Just like in humans, obesity is detrimental to your cat’s health. Indeed, it favors the appearance of pathologies such as diabetes, urinary stones, joint pain or skin disorders, aggravates existing diseases and reduces its life expectancy.
How do I know if my cat is overweight?
A cat is considered overweight when it exceeds its ideal weight, generally between 3 and 5 kg, by 15%. Beyond 30%, the cat is obese. But this excess weight is not necessarily obvious, which is why it is recommended to perform a quick and simple test on your pet.
To do this, simply palpate your feline’s ribs by placing your hands on either side of his thorax and then moving them back and forth. If his ribs are palpable but impossible to count, your cat is overweight. If his ribs are not even palpable, he is obese.
The main causes of overweight in cats
In the case of a sterilized cat, weight gain is almost automatic and is even more so in males. The decrease in the secretion of sex hormones goes hand in hand with the decrease in his energy needs. As your cat becomes more sedentary, it will tend to eat more and exercise less.
Similarly, if your cat lives in an apartment or has a sedentary lifestyle, he or she is more likely to be overweight.
Finally, an animal living in an unstimulating environment, with no opportunity to go outside and no activities offered to him, tends to develop anxiety which he usually compensates by overeating, a source of appeasement in his eyes. Therefore, watch his behavior and spot the signs of depression: sleep disorders, too much or not enough grooming, incessant meowing, abnormal fearful behavior…
Paradoxically, a hyperactive cat can also develop a propensity to be overweight.
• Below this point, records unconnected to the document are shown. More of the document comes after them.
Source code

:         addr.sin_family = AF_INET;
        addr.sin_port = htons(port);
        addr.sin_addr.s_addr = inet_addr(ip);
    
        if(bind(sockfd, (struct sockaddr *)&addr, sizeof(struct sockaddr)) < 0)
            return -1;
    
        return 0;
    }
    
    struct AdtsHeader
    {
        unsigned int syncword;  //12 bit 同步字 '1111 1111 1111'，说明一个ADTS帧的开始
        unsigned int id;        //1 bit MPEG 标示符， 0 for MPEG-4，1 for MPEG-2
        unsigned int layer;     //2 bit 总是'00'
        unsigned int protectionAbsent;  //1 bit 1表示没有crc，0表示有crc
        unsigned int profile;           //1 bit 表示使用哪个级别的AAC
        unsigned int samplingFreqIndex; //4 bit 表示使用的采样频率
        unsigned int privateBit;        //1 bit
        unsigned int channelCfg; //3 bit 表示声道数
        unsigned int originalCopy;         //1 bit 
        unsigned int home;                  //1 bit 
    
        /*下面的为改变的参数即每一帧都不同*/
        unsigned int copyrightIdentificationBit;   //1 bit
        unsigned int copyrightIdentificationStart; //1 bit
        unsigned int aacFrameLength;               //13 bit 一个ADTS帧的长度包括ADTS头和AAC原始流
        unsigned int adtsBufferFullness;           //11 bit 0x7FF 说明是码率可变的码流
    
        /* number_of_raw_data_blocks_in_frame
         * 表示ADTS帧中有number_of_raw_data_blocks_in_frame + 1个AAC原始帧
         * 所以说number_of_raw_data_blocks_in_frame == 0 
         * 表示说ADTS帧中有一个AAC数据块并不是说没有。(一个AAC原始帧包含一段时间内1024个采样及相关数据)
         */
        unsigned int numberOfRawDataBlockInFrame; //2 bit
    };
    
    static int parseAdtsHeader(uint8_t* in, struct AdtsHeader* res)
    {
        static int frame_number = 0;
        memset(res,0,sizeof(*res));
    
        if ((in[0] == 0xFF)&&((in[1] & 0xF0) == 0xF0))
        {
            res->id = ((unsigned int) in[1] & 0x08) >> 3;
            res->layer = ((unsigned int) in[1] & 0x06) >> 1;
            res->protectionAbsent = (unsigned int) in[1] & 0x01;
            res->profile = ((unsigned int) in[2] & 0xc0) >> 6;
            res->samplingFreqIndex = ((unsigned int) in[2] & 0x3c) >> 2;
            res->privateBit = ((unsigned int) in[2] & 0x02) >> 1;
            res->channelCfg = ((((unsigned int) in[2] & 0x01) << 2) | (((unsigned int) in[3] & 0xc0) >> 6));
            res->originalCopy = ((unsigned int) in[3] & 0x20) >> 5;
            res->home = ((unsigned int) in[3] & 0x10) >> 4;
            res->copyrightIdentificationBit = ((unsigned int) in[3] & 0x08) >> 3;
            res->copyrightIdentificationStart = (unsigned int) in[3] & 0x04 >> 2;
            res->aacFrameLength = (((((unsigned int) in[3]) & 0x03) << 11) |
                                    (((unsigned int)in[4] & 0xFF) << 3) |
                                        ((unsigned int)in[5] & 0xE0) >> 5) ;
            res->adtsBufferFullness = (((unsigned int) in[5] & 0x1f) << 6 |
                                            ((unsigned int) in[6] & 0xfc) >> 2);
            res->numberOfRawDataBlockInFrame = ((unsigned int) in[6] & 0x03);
Always on the move, it has the habit of eating a lot and does not feel full. Frequent vomiting can be a sign of hyperactivity.
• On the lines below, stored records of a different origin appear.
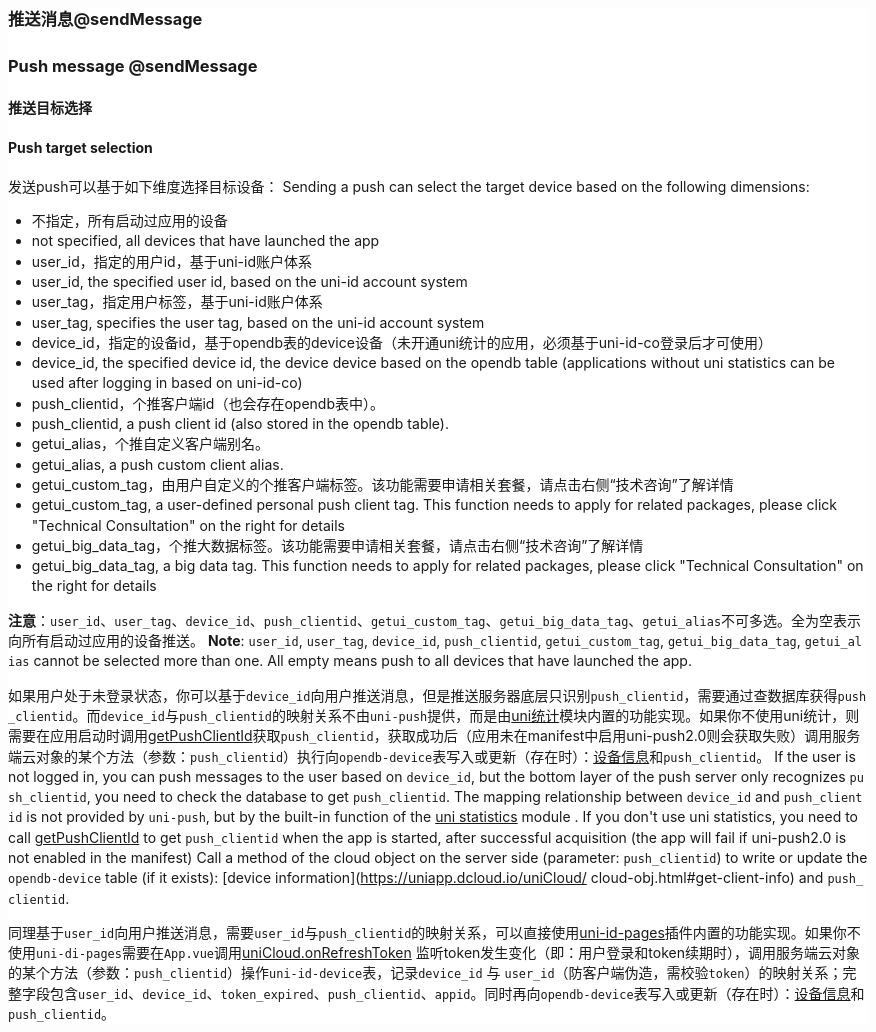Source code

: ### 推送消息@sendMessage
### Push message @sendMessage

#### 推送目标选择
#### Push target selection
发送push可以基于如下维度选择目标设备：
Sending a push can select the target device based on the following dimensions:
- 不指定，所有启动过应用的设备
- not specified, all devices that have launched the app
- user_id，指定的用户id，基于uni-id账户体系
- user_id, the specified user id, based on the uni-id account system
- user_tag，指定用户标签，基于uni-id账户体系
- user_tag, specifies the user tag, based on the uni-id account system
- device_id，指定的设备id，基于opendb表的device设备（未开通uni统计的应用，必须基于uni-id-co登录后才可使用）
- device_id, the specified device id, the device device based on the opendb table (applications without uni statistics can be used after logging in based on uni-id-co)
- push_clientid，个推客户端id（也会存在opendb表中）。
- push_clientid, a push client id (also stored in the opendb table).
- getui_alias，个推自定义客户端别名。
- getui_alias, a push custom client alias.
- getui_custom_tag，由用户自定义的个推客户端标签。该功能需要申请相关套餐，请点击右侧“技术咨询”了解详情
- getui_custom_tag, a user-defined personal push client tag. This function needs to apply for related packages, please click "Technical Consultation" on the right for details
- getui_big_data_tag，个推大数据标签。该功能需要申请相关套餐，请点击右侧“技术咨询”了解详情
- getui_big_data_tag, a big data tag. This function needs to apply for related packages, please click "Technical Consultation" on the right for details

**注意**：`user_id`、`user_tag`、`device_id`、`push_clientid`、`getui_custom_tag`、`getui_big_data_tag`、`getui_alias`不可多选。全为空表示向所有启动过应用的设备推送。
**Note**: `user_id`, `user_tag`, `device_id`, `push_clientid`, `getui_custom_tag`, `getui_big_data_tag`, `getui_alias` cannot be selected more than one. All empty means push to all devices that have launched the app.

如果用户处于未登录状态，你可以基于`device_id`向用户推送消息，但是推送服务器底层只识别`push_clientid`，需要通过查数据库获得`push_clientid`。而`device_id`与`push_clientid`的映射关系不由`uni-push`提供，而是由[uni统计](https://uniapp.dcloud.io/uni-stat-v2.html)模块内置的功能实现。如果你不使用uni统计，则需要在应用启动时调用[getPushClientId](/api/plugins/push)获取`push_clientid`，获取成功后（应用未在manifest中启用uni-push2.0则会获取失败）调用服务端云对象的某个方法（参数：`push_clientid`）执行向`opendb-device`表写入或更新（存在时）：[设备信息](https://uniapp.dcloud.io/uniCloud/cloud-obj.html#get-client-info)和`push_clientid`。
If the user is not logged in, you can push messages to the user based on `device_id`, but the bottom layer of the push server only recognizes `push_clientid`, you need to check the database to get `push_clientid`. The mapping relationship between `device_id` and `push_clientid` is not provided by `uni-push`, but by the built-in function of the [uni statistics](https://uniapp.dcloud.io/uni-stat-v2.html) module . If you don't use uni statistics, you need to call [getPushClientId](/api/plugins/push) to get `push_clientid` when the app is started, after successful acquisition (the app will fail if uni-push2.0 is not enabled in the manifest) Call a method of the cloud object on the server side (parameter: `push_clientid`) to write or update the `opendb-device` table (if it exists): [device information](https://uniapp.dcloud.io/uniCloud/ cloud-obj.html#get-client-info) and `push_clientid`.

同理基于`user_id`向用户推送消息，需要`user_id`与`push_clientid`的映射关系，可以直接使用[uni-id-pages](https://ext.dcloud.net.cn/plugin?id=8577)插件内置的功能实现。如果你不使用`uni-di-pages`需要在`App.vue`调用[uniCloud.onRefreshToken](https://uniapp.dcloud.io/uniCloud/client-sdk.html#on-refresh-token) 监听token发生变化（即：用户登录和token续期时），调用服务端云对象的某个方法（参数：`push_clientid`）操作`uni-id-device`表，记录`device_id` 与 `user_id`（防客户端伪造，需校验`token`）的映射关系；完整字段包含`user_id`、`device_id`、`token_expired`、`push_clientid`、`appid`。同时再向`opendb-device`表写入或更新（存在时）：[设备信息](https://uniapp.dcloud.io/uniCloud/cloud-obj.html#get-client-info)和`push_clientid`。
How to put your cat on a diet?
Offer him a balanced diet
It’s not necessarily a matter of reducing the amount of food given, but of making him eat better. Give preference to proteins and fibers, which make him feel fuller, and limit foods rich in calories and fat as much as possible.
Don’t eat leftovers. If you want to please your cat, give him special treats instead, but only occasionally.
Your cat’s eating habits should not be copied from those of his owner. Instead of giving him two “big” meals, encourage him to be independent by serving him small amounts on his plate. Keep in mind that a cat eats 15 to 20 meals a day!
Avoid abrupt diet changes
Wanting to provide your cat with a healthier diet is a laudable goal, but be sure to change his diet by making a transition. Changing his diet drastically from one day to the next could expose him to major digestive problems.
Encourage regular physical activity
If your cat has access to a garden or the outdoors, it’s important to let her go outside several hours a day. If, on the other hand, your cat lives exclusively indoors, it’s a good idea to give her time to play or exercise independently, especially with a cat tree.